Comencau
Comencau

Reputation: 1193

Distinct values on indexed column

I have a table with 115 M rows. One of the column is indexed (index called "my_index" on explain plan below) and not nullable. Moreover, this column has just one distinct value so far.

When I do

select distinct my_col from my_table;

, it takes 230 seconds which is very long. Here is the explain plan.

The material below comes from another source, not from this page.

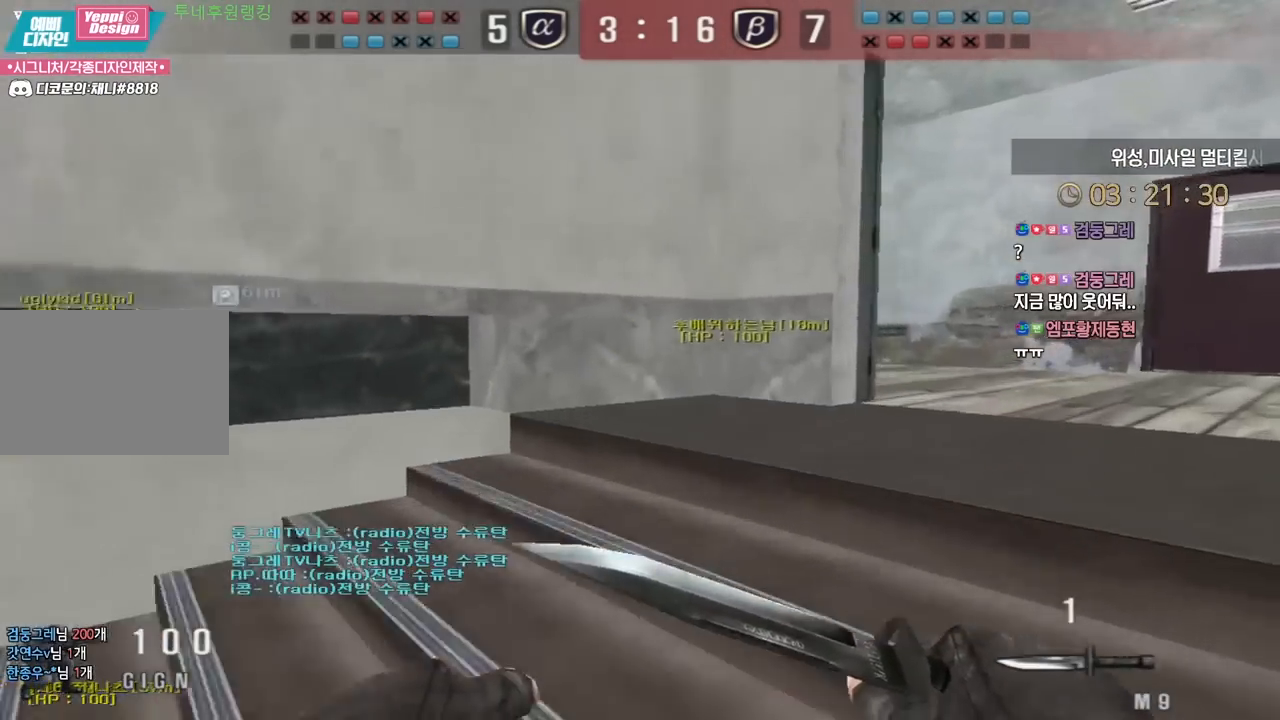
{"keys": ["d", "w"], "events": [[17, "ctrl", "up"], [33, "d", "down"], [33, "w", "down"], [267, "ctrl", "down"], [267, "d", "up"], [283, "w", "up"], [367, "ctrl", "up"], [383, "d", "down"], [400, "w", "down"]]}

| Id  | Operation          | Name     | Rows  | Bytes | Cost (%CPU)| Time     |
|   0 | SELECT STATEMENT   |          |     1 |     3 | 22064  (90)| 00:03:23 |
|   1 |  SORT UNIQUE NOSORT|          |     1 |     3 | 22064  (90)| 00:03:23 |
|   2 |   INDEX FULL SCAN  | my_index |   115M|   331M|  2363   (2)| 00:00:22 |

Since the column has just one distinct value, why does it take so long ? Why Oracle does not just check index entries and fastly find that there is just one possible value for this column ? On the explain plan above, the index scanning seems to take 22 s but what is this "SORT UNIQUE NOSORT" which takes ages ?

Thank you in advance for your help

Upvotes: 3

Views: 6168

Answers (4)

David Balažic
David Balažic

Reputation: 1473

If there are only a few distinct values of the column, try a compressed index:

create index my_index on my_table (my_col) compress;

This will store each distinct value of the column only once, hopefully reducing the execution time of your query.

As a bonus: use this to see the actual plan used for a query:

select /*+ gather_plan_statistics */ distinct my_col from my_table;
SELECT * FROM table(DBMS_XPLAN.DISPLAY_CURSOR);

The gather_plan_statistics hint will collect more data (it will take longer to execute), but it works without it too. See the documentation of DBMS_XPLAN.DISPLAY_CURSOR for more details.

Upvotes: 1

Jon Heller
Jon Heller

Reputation: 36892

SORT UNIQUE NOSORT is not taking too long. You are looking at the estimates from a bad execution plan that is probably the result of unreasonable optimizer parameters. For example, setting the parameter OPTIMIZER_INDEX_COST_ADJ to 1 instead of the default 100 can produce a similar plan. Most likely your query runs slowly because your database is busy or just slow.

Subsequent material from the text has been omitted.